Die Jugendwohnhilfe, die sich an Studierende und Auszubildende mit geregeltem Einkommen richtete, bot keine Sozialberatungen an. Sie erkannte jedoch den steigenden Bedarf für die Vermittlung von Mietkompetenzen um die Jahrtausendwende. Als 2003 die Jugendwohnhilfe und der VZJW fusionierten, waren sich beide Vereine einig, dass die Sozialberatungen weitergeführt werden sollten. Das JUWO erhielt den Leistungsauftrag der Stadt Zürich und machte die Sozialberatungen zu einer wichtigen Säule im Tagesgeschäft. Marie-Louise van Swelm, heute COO und Leiterin der Sozialberatung beim JUWO, stiess 2008 zum Team. Sie gibt Einblick in die Entwicklung der der letzten 15 Jahre:


Erstgespräche zum Beziehungsaufbau

Als ich beim JUWO angefangen habe, war ich im 40-Prozent-Pensum für die Sozialberatung zuständig und hatte 12 Klient:innen. Heute ist das anders. Inzwischen engagieren sich vier Personen mit 270 Stellenprozenten für die Sozialberatungen und leisten rund 3000 Beratungsstunden pro Jahr. Nicht nur gibt es heute mehr als dreimal so viele Mieter:innen beim JUWO als noch zu Beginn der 2000er-Jahre, es fand auf verschiedenen Ebenen eine Professionalisierung statt.

Der Informationsfluss ist heute digital und die eigens für JUWO programmierte Datenbank wird stetig weiterentwickelt.
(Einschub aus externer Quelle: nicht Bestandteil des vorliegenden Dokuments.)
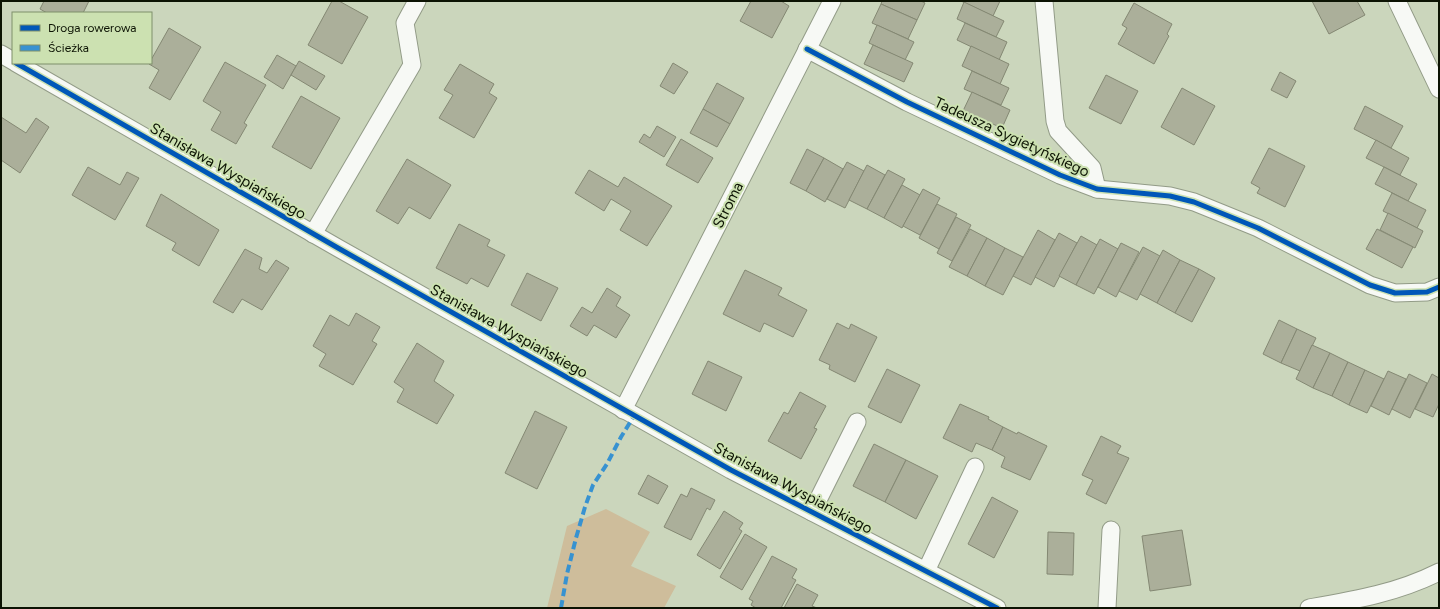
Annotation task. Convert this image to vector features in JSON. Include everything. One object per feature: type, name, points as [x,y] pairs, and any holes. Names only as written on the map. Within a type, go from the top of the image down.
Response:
[{"type":"street","points":[[313,234],[412,65],[405,23],[417,1]]},
{"type":"street","name":"Stroma","points":[[623,410],[832,1]]},
{"type":"street","points":[[1044,1],[1055,121],[1058,131],[1092,168],[1097,188]]},
{"type":"street","points":[[1397,1],[1439,89]]},
{"type":"street","name":"Tadeusza Sygietyńskiego","points":[[808,49],[907,102],[1060,175],[1097,188],[1170,196],[1194,202],[1258,228],[1370,285],[1395,293],[1427,292],[1439,287]]},
{"type":"street","points":[[1,54],[12,60]]},
{"type":"street","name":"Stanisława Wyspiańskiego","points":[[18,64],[313,234],[731,470],[997,608]]},
{"type":"street","points":[[812,512],[857,422]]},
{"type":"street","points":[[926,571],[975,467]]},
{"type":"street","points":[[1107,608],[1111,530]]},
{"type":"street","points":[[1309,608],[1355,600],[1388,592],[1418,582],[1439,572]]},
{"type":"shaded area","points":[[606,509],[650,532],[631,566],[676,586],[664,608],[547,608],[567,526]]},
{"type":"building","points":[[44,1],[89,1],[84,12],[45,12],[40,9]]},
{"type":"building","points":[[332,1],[339,1],[368,17],[342,64],[308,45]]},
{"type":"building","points":[[751,1],[781,1],[789,6],[772,38],[740,21]]},
{"type":"building","points":[[882,1],[921,1],[925,3],[917,20],[881,4]]},
{"type":"building","points":[[961,1],[1000,1],[993,16]]},
{"type":"building","points":[[1312,1],[1357,1],[1365,15],[1329,34]]},
{"type":"building","points":[[964,2],[1004,21],[996,37],[957,19]]},
{"type":"building","points":[[1134,3],[1172,24],[1167,34],[1169,36],[1154,64],[1118,44],[1127,28],[1122,25]]},
{"type":"building","points":[[881,4],[917,20],[908,39],[872,23]]},
{"type":"building","points":[[965,23],[1007,42],[999,60],[957,40]]},
{"type":"building","points":[[877,25],[914,42],[905,60],[869,43]]},
{"type":"building","points":[[169,28],[201,47],[170,100],[149,88],[159,70],[149,64],[152,64],[152,58]]},
{"type":"building","points":[[873,45],[913,63],[904,82],[864,64]]},
{"type":"building","points":[[971,46],[1009,64],[1000,84],[962,66]]},
{"type":"building","points":[[277,55],[296,66],[283,89],[264,77]]},
{"type":"building","points":[[299,61],[325,76],[316,90],[291,75]]},
{"type":"building","points":[[225,62],[266,85],[244,123],[247,125],[236,144],[211,130],[221,112],[203,101]]},
{"type":"building","points":[[673,63],[688,72],[674,94],[660,86]]},
{"type":"building","points":[[460,64],[494,84],[489,93],[497,98],[474,138],[439,118],[453,95],[444,90]]},
{"type":"building","points":[[972,71],[1009,88],[1001,105],[964,89]]},
{"type":"building","points":[[1280,72],[1296,81],[1287,98],[1271,90]]},
{"type":"building","points":[[1106,75],[1138,91],[1121,124],[1089,108]]},
{"type":"building","points":[[717,83],[744,98],[730,124],[703,109]]},
{"type":"building","points":[[1182,88],[1215,106],[1194,145],[1161,127]]},
{"type":"building","points":[[972,92],[1010,110],[1002,128],[963,111]]},
{"type":"building","points":[[301,96],[340,118],[311,169],[272,147]]},
{"type":"building","points":[[1365,106],[1403,126],[1391,148],[1354,129]]},
{"type":"building","points":[[703,109],[730,124],[717,147],[690,133]]},
{"type":"building","points":[[1,117],[26,133],[36,118],[49,127],[20,173],[1,160]]},
{"type":"building","points":[[657,126],[676,137],[664,157],[639,142],[644,134],[650,138]]},
{"type":"building","points":[[681,139],[713,158],[698,183],[666,165]]},
{"type":"building","points":[[1376,140],[1409,158],[1400,175],[1366,158]]},
{"type":"building","points":[[1269,148],[1305,166],[1285,207],[1257,193],[1260,188],[1251,183]]},
{"type":"building","points":[[807,149],[824,158],[806,191],[790,183]]},
{"type":"building","points":[[824,158],[843,169],[825,202],[806,191]]},
{"type":"building","points":[[407,159],[451,185],[430,219],[409,207],[398,224],[376,211]]},
{"type":"building","points":[[847,162],[864,171],[845,208],[827,199]]},
{"type":"building","points":[[867,165],[885,175],[867,209],[849,200]]},
{"type":"building","points":[[88,167],[120,185],[127,172],[139,178],[115,220],[72,195]]},
{"type":"building","points":[[1384,167],[1417,184],[1408,201],[1375,184]]},
{"type":"building","points":[[589,170],[618,187],[624,177],[672,206],[647,246],[620,230],[631,211],[611,199],[604,211],[575,193]]},
{"type":"building","points":[[888,170],[905,179],[884,218],[867,209]]},
{"type":"building","points":[[902,185],[920,195],[902,228],[884,218]]},
{"type":"building","points":[[923,189],[940,198],[920,235],[903,226]]},
{"type":"building","points":[[1392,193],[1426,210],[1417,228],[1383,211]]},
{"type":"building","points":[[161,194],[219,230],[199,266],[172,250],[176,243],[146,226]]},
{"type":"building","points":[[937,204],[957,214],[939,249],[919,238]]},
{"type":"building","points":[[1388,213],[1423,231],[1415,248],[1380,230]]},
{"type":"building","points":[[956,217],[971,225],[952,261],[937,253]]},
{"type":"building","points":[[459,224],[490,240],[487,246],[505,255],[488,287],[471,278],[467,284],[436,268]]},
{"type":"building","points":[[970,229],[987,238],[967,276],[949,267]]},
{"type":"building","points":[[1377,229],[1413,247],[1402,268],[1366,249]]},
{"type":"building","points":[[1038,230],[1055,240],[1031,285],[1013,276]]},
{"type":"building","points":[[1059,233],[1077,243],[1054,287],[1035,277]]},
{"type":"building","points":[[1081,236],[1097,245],[1076,285],[1059,276]]},
{"type":"building","points":[[987,238],[1005,248],[985,286],[967,276]]},
{"type":"building","points":[[1100,239],[1118,249],[1094,294],[1076,285]]},
{"type":"building","points":[[1121,243],[1139,252],[1116,297],[1098,287]]},
{"type":"building","points":[[1143,247],[1160,256],[1137,300],[1119,291]]},
{"type":"building","points":[[1005,248],[1023,257],[1003,295],[985,286]]},
{"type":"building","points":[[245,249],[262,258],[259,269],[267,273],[276,260],[289,268],[262,310],[242,299],[233,313],[213,302]]},
{"type":"building","points":[[1163,250],[1180,260],[1157,303],[1140,294]]},
{"type":"building","points":[[1180,260],[1199,269],[1175,313],[1157,303]]},
{"type":"building","points":[[1199,269],[1215,278],[1192,322],[1175,313]]},
{"type":"building","points":[[745,270],[782,288],[778,295],[807,310],[793,337],[764,323],[760,332],[723,314]]},
{"type":"building","points":[[527,273],[558,288],[541,321],[511,305]]},
{"type":"building","points":[[607,288],[621,297],[616,306],[630,315],[616,338],[594,325],[587,336],[570,326],[582,307],[592,313]]},
{"type":"building","points":[[356,313],[380,327],[372,341],[377,344],[353,385],[319,366],[326,354],[313,346],[330,315],[349,326]]},
{"type":"building","points":[[1279,320],[1297,329],[1281,363],[1263,354]]},
{"type":"building","points":[[837,323],[849,329],[851,324],[877,337],[855,382],[829,369],[830,365],[819,360]]},
{"type":"building","points":[[1297,329],[1316,338],[1300,371],[1281,363]]},
{"type":"building","points":[[417,343],[444,361],[434,381],[454,395],[437,424],[397,402],[404,389],[394,382]]},
{"type":"building","points":[[1312,345],[1330,353],[1313,388],[1296,379]]},
{"type":"building","points":[[1330,353],[1348,362],[1332,396],[1313,388]]},
{"type":"building","points":[[708,361],[742,377],[726,411],[692,394]]},
{"type":"building","points":[[1348,362],[1365,370],[1349,405],[1332,396]]},
{"type":"building","points":[[887,369],[920,385],[901,423],[868,407]]},
{"type":"building","points":[[1365,370],[1384,379],[1367,413],[1349,405]]},
{"type":"building","points":[[1388,371],[1406,379],[1389,415],[1371,406]]},
{"type":"building","points":[[1409,374],[1427,383],[1410,418],[1392,409]]},
{"type":"building","points":[[1432,374],[1439,378],[1439,404],[1433,417],[1415,409]]},
{"type":"building","points":[[800,392],[826,406],[814,428],[817,429],[801,459],[768,441],[784,412],[788,414]]},
{"type":"building","points":[[960,404],[989,417],[988,419],[1003,427],[992,450],[976,443],[972,452],[943,438]]},
{"type":"building","points":[[535,411],[567,427],[537,489],[505,473]]},
{"type":"building","points":[[1003,427],[1017,434],[1018,432],[1047,446],[1030,480],[1001,467],[1005,457],[992,450]]},
{"type":"building","points":[[1101,436],[1121,446],[1117,453],[1129,458],[1106,504],[1086,494],[1093,480],[1082,475]]},
{"type":"building","points":[[874,444],[906,460],[885,502],[853,486]]},
{"type":"building","points":[[906,460],[938,476],[916,519],[885,502]]},
{"type":"building","points":[[648,475],[668,486],[658,504],[638,494]]},
{"type":"building","points":[[691,488],[715,500],[710,510],[707,508],[691,540],[664,527],[681,494],[687,497]]},
{"type":"building","points":[[992,497],[1018,511],[994,558],[968,544]]},
{"type":"building","points":[[724,511],[743,523],[739,529],[742,531],[720,569],[697,555]]},
{"type":"building","points":[[1182,530],[1191,585],[1150,591],[1142,536]]},
{"type":"building","points":[[1048,532],[1074,533],[1073,575],[1047,574]]},
{"type":"building","points":[[745,534],[767,547],[742,590],[720,577]]},
{"type":"building","points":[[772,556],[797,569],[792,578],[796,580],[781,608],[756,608],[751,605],[753,601],[749,599]]},
{"type":"building","points":[[797,584],[818,595],[812,606],[817,608],[784,608]]},
{"type":"marked path","points":[[561,608],[567,574],[576,538],[593,485],[607,464],[634,416]]},
{"type":"cycle path","points":[[807,49],[907,102],[1060,175],[1097,189],[1170,196],[1194,202],[1258,228],[1370,285],[1395,293],[1427,292],[1439,287]]},
{"type":"cycle path","points":[[18,64],[338,248],[731,470],[997,608]]}]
Die Sozialberatung hat alle ihre beratungsrelevanten Unterlagen – natürlich unter Achtung des Datenschutzes – digital abgelegt.
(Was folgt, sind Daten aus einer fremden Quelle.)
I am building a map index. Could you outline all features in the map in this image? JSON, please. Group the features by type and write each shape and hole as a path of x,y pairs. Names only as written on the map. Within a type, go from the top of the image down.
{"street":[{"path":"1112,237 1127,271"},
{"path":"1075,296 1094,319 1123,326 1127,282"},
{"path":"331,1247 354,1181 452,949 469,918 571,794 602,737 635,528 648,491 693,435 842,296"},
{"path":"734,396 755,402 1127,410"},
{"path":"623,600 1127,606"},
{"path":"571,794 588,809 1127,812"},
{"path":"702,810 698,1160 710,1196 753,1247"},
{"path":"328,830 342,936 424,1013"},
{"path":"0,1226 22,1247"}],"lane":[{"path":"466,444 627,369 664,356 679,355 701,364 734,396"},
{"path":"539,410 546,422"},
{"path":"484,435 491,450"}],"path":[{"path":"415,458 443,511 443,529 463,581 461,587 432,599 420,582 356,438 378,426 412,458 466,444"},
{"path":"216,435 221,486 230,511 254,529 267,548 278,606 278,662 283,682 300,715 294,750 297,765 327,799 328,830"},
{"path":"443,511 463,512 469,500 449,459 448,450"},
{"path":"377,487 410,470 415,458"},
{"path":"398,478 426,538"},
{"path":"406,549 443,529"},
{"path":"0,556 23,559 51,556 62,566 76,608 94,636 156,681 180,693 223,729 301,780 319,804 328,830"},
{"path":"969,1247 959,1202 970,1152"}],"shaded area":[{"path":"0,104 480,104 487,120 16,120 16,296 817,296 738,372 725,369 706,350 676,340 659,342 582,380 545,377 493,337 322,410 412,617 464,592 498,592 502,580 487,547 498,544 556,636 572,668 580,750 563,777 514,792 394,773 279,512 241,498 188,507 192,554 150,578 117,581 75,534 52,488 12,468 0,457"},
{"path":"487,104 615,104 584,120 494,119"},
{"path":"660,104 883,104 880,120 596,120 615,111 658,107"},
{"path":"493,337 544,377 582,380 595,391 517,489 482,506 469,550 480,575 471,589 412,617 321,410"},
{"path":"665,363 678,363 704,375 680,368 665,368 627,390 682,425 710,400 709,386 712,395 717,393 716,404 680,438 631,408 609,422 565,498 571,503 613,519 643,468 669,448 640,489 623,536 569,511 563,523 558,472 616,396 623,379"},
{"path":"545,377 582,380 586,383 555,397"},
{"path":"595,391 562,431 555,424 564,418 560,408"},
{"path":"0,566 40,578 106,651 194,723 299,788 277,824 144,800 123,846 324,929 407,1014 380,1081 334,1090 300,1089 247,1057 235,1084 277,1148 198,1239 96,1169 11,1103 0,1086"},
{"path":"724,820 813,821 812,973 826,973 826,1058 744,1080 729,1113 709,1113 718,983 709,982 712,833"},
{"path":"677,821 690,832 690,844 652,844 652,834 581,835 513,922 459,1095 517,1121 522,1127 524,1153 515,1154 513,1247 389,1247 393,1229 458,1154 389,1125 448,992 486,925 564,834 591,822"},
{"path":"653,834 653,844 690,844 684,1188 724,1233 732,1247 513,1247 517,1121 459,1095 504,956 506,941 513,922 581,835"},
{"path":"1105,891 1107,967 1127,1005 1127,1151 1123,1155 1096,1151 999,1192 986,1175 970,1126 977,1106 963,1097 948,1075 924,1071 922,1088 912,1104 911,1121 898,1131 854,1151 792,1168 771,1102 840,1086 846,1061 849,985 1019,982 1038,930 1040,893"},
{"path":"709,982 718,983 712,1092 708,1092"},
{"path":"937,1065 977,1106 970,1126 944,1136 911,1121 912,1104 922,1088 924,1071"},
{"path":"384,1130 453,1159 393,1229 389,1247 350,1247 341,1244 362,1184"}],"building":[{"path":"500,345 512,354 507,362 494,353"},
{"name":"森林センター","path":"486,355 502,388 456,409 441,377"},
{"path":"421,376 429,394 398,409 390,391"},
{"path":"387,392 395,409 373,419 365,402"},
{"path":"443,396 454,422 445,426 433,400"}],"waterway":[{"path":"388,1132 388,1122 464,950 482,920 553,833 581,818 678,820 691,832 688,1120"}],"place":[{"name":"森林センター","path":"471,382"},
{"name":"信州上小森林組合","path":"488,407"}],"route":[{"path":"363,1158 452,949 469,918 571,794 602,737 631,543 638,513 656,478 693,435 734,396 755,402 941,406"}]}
Zentral ist, dass ein präventives Erstgespräch mit allen Mieter:innen bei Vertragsabschluss stattfindet. Denn oft ist es der erste Vertrag, den die jungen Menschen abschliessen. Und manchmal ist es das erste Mal, dass sie nun für sich selbst verantwortlich sind und ihren Alltag organisieren müssen. Den Müll rausbringen, Waschmaschinennutzung, Umgang mit Nachbarn, Ruhezeiten im Wohnblock respektieren – all das will gelernt sein und darauf möchten wir sie gut vorbereiten. Nicht zuletzt geht es bei diesem Erstgespräch auch um den Beziehungsaufbau mit unseren Mieter:innen. So stehen wir mit ihnen ab Vertragsabschluss in Kontakt.
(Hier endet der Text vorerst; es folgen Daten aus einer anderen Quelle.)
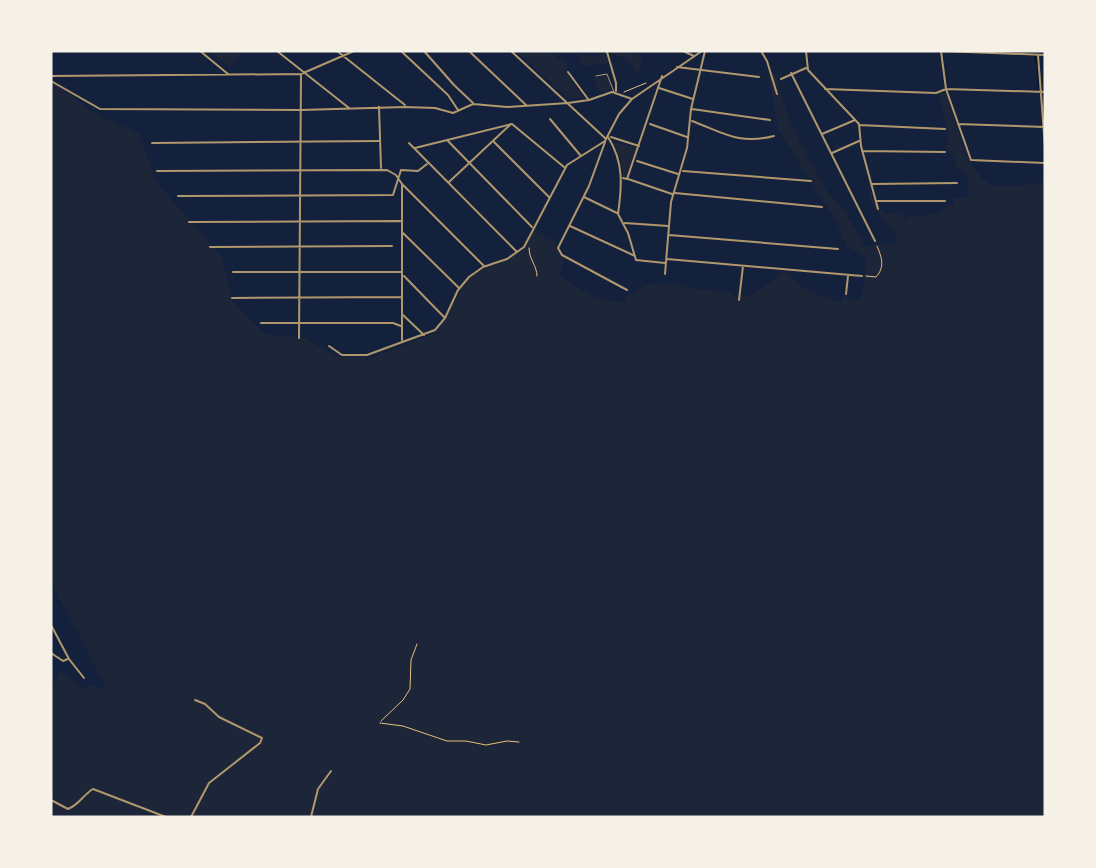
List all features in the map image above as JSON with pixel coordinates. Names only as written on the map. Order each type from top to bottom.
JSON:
[{"type":"street","points":[[200,51],[229,75]]},
{"type":"street","points":[[276,51],[349,108]]},
{"type":"street","points":[[337,51],[405,107]]},
{"type":"street","points":[[51,76],[302,73],[354,51]]},
{"type":"street","points":[[401,51],[448,95],[459,111]]},
{"type":"street","points":[[424,51],[473,104]]},
{"type":"street","points":[[469,51],[527,105]]},
{"type":"street","points":[[511,51],[607,138],[622,178],[618,214]]},
{"type":"street","points":[[683,51],[694,56]]},
{"type":"street","points":[[627,290],[562,255],[558,245],[583,196],[618,114],[632,99],[662,76],[704,51]]},
{"type":"street","points":[[665,274],[674,193],[688,137],[691,109],[704,51]]},
{"type":"street","points":[[761,51],[767,61],[777,94]]},
{"type":"street","points":[[806,51],[807,68],[859,125],[862,151],[878,209]]},
{"type":"street","points":[[1045,55],[942,51],[946,89],[971,160],[1045,163]]},
{"type":"street","points":[[607,52],[617,92]]},
{"type":"street","points":[[1038,55],[1043,92],[1045,147]]},
{"type":"street","points":[[676,66],[759,77]]},
{"type":"street","points":[[780,79],[807,68]]},
{"type":"street","points":[[568,72],[589,100]]},
{"type":"street","points":[[299,338],[302,73]]},
{"type":"street","points":[[791,73],[875,241]]},
{"type":"street","points":[[627,179],[648,124],[662,76]]},
{"type":"street","points":[[51,81],[100,109],[301,110],[405,107],[435,108],[451,113],[473,104],[568,103],[617,92],[632,99]]},
{"type":"street","points":[[659,88],[694,100]]},
{"type":"street","points":[[825,89],[936,93],[946,89],[1043,92]]},
{"type":"street","points":[[379,107],[381,169]]},
{"type":"street","points":[[691,109],[770,120]]},
{"type":"street","points":[[550,119],[581,157]]},
{"type":"street","points":[[822,134],[856,120]]},
{"type":"street","points":[[690,121],[750,141],[774,136]]},
{"type":"street","points":[[512,124],[565,168]]},
{"type":"street","points":[[414,149],[512,124]]},
{"type":"street","points":[[447,183],[512,124]]},
{"type":"street","points":[[648,124],[688,137]]},
{"type":"street","points":[[957,124],[1044,127]]},
{"type":"street","points":[[859,125],[945,129]]},
{"type":"street","points":[[329,346],[341,355],[367,355],[435,330],[459,288],[469,277],[484,267],[518,253],[527,242],[569,163],[607,138],[640,146]]},
{"type":"street","points":[[447,140],[533,228]]},
{"type":"street","points":[[831,154],[860,140]]},
{"type":"street","points":[[152,143],[379,141]]},
{"type":"street","points":[[494,141],[550,197]]},
{"type":"street","points":[[409,144],[518,253]]},
{"type":"street","points":[[862,151],[945,152]]},
{"type":"street","points":[[635,160],[679,175]]},
{"type":"street","points":[[178,196],[393,195],[403,169],[418,171],[427,164]]},
{"type":"street","points":[[157,172],[300,169],[381,169],[393,172],[484,267]]},
{"type":"street","points":[[680,170],[811,181]]},
{"type":"street","points":[[622,178],[674,193],[822,207]]},
{"type":"street","points":[[871,184],[957,183]]},
{"type":"street","points":[[400,342],[402,184]]},
{"type":"street","points":[[583,196],[618,214],[624,223],[636,258]]},
{"type":"street","points":[[875,201],[945,201]]},
{"type":"street","points":[[188,222],[401,221]]},
{"type":"street","points":[[624,223],[669,226]]},
{"type":"street","points":[[569,225],[636,258],[666,263]]},
{"type":"street","points":[[402,232],[459,288]]},
{"type":"street","points":[[669,235],[838,249]]},
{"type":"street","points":[[210,247],[392,246]]},
{"type":"street","points":[[666,259],[862,276]]},
{"type":"street","points":[[738,300],[743,266]]},
{"type":"street","points":[[233,272],[402,273],[444,318]]},
{"type":"street","points":[[846,294],[848,275]]},
{"type":"street","points":[[232,298],[402,298]]},
{"type":"street","points":[[402,314],[424,335]]},
{"type":"street","points":[[261,323],[393,323],[402,326]]},
{"type":"street","points":[[51,625],[69,659],[84,678]]},
{"type":"street","points":[[51,653],[62,661],[69,659]]},
{"type":"street","points":[[191,817],[209,783],[260,743],[262,738],[219,717],[205,704],[195,701]]},
{"type":"street","points":[[312,817],[318,789],[331,771]]},
{"type":"street","points":[[51,800],[68,809],[76,806],[84,795],[93,789],[166,817]]},
{"type":"lane","points":[[597,76],[607,74],[617,92]]},
{"type":"path","points":[[617,92],[649,82]]},
{"type":"path","points":[[862,276],[879,275],[883,260],[875,241]]},
{"type":"path","points":[[530,242],[529,256],[536,267],[537,276]]},
{"type":"path","points":[[417,644],[411,660],[410,689],[380,723],[403,726],[447,741],[485,745],[519,742]]},
{"type":"shaded area","points":[[209,51],[242,51],[230,68]]},
{"type":"shaded area","points":[[516,51],[550,51],[560,60],[566,60],[568,76],[584,98],[569,99]]},
{"type":"shaded area","points":[[610,51],[629,51],[643,60],[638,73],[625,58]]},
{"type":"shaded area","points":[[605,53],[609,59],[607,65],[582,65],[579,57],[580,54],[593,57]]},
{"type":"shaded area","points":[[775,73],[788,117],[803,148],[828,193],[842,206],[865,247],[898,242],[893,230],[871,202],[868,195],[872,193],[876,206],[887,213],[902,213],[905,220],[908,220],[908,217],[940,213],[941,209],[954,204],[953,198],[969,197],[967,175],[956,168],[955,160],[945,146],[949,143],[939,93],[945,91],[959,138],[982,178],[999,186],[1045,183],[1045,817],[51,817],[51,686],[61,671],[84,689],[92,684],[100,690],[105,685],[51,582],[51,78],[89,110],[139,134],[155,180],[223,259],[231,299],[265,334],[305,338],[337,357],[372,357],[438,332],[463,286],[479,270],[501,263],[523,250],[533,231],[555,241],[554,244],[564,260],[559,274],[563,278],[584,292],[607,300],[624,303],[626,296],[649,284],[669,283],[697,290],[729,293],[736,297],[747,296],[784,271],[808,291],[840,303],[844,296],[861,300],[867,257],[847,247],[836,221],[779,131],[769,76]]},
{"type":"shaded area","points":[[607,75],[612,89],[600,93],[594,79]]},
{"type":"shaded area","points":[[613,142],[637,150],[627,177],[623,176]]},
{"type":"waterway","points":[[1001,51],[1033,52]]},
{"type":"waterway","points":[[1035,56],[1038,68]]},
{"type":"waterway","points":[[1038,71],[1039,89]]}]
Weiterführende Unterstützung

Etwa zehn Prozent unserer Mieter:innen braucht über dieses Erstgespräch hinaus weitere Unterstützung. Dahinter stehen Auszubildende und Studierende, die wirtschaftlich und/oder sozial benachteiligt sind und uns von den Sozialzentren zugewiesen werden. Aber immer mehr geht es auch um Personen, die nicht bei den Sozialen Diensten anhängig sind und bei welchen sich während der Dauer des Mietverhältnisses soziale oder wirtschaftliche Probleme manifestieren. Ein Dauerbrenner ist das Thema «Budget und Schulden». Seit der Pandemie geht es vermehrt auch um die psychische Gesundheit. Wir begleiten zudem bei Konflikten in WGs und bei schwierigen Wohnungsübergaben.

Darüber hinaus sind wir heute viel besser vernetzt mit verschiedenen Fachinstitutionen. Es finden gemeinsame Sitzungen statt und die Zusammenarbeit ist intensiver. Brauchen unsere Mieter:innen themenspezifische Beratung, werden sie an die zuständige Fachstelle triagiert.


Vorbereitung fürs Leben

Werden wir gefragt, weshalb das JUWO die Sozialberatung braucht, ist für mich die Antwort klar: Es braucht uns, um den jungen Menschen Wohnraum zu sichern, die sonst aus dem System fallen würden. Auf dem freien Wohnungsmarkt gelten sehr strikte Regeln, man bekommt keine zweite Chance. Beim JUWO aber schon, wir vermitteln die notwendigen Wohnkompetenzen. Diejenigen, die das JUWO einst wieder verlassen, können auf dem freien Markt gut bestehen, weil sie über solide Wohnkompetenzen verfügen.

Und so gibt es immer wieder erfüllende Momente beim JUWO, wenn nach einer intensiveren Unterstützung ein junger Mensch zu mir sagt: «Es ist toll, gibt es eine solche Institution wie das JUWO, ohne euch hätte ich es nicht geschafft, selbstständig zu wohnen und meine Ausbildung erfolgreich abzuschliessen.»

Portrait Ml

Marie-Louise van Swelm,
ausgebildete Sozialbegleiterin eidg. FA und Hospitality Management FH, ist stellvertretende Geschäftsführerin des JUWO und Leiterin Sozialberatung.

Sie ist leidenschaftliche Gärtnerin und
zu jeder Jahreszeit mit dem Velo unterwegs.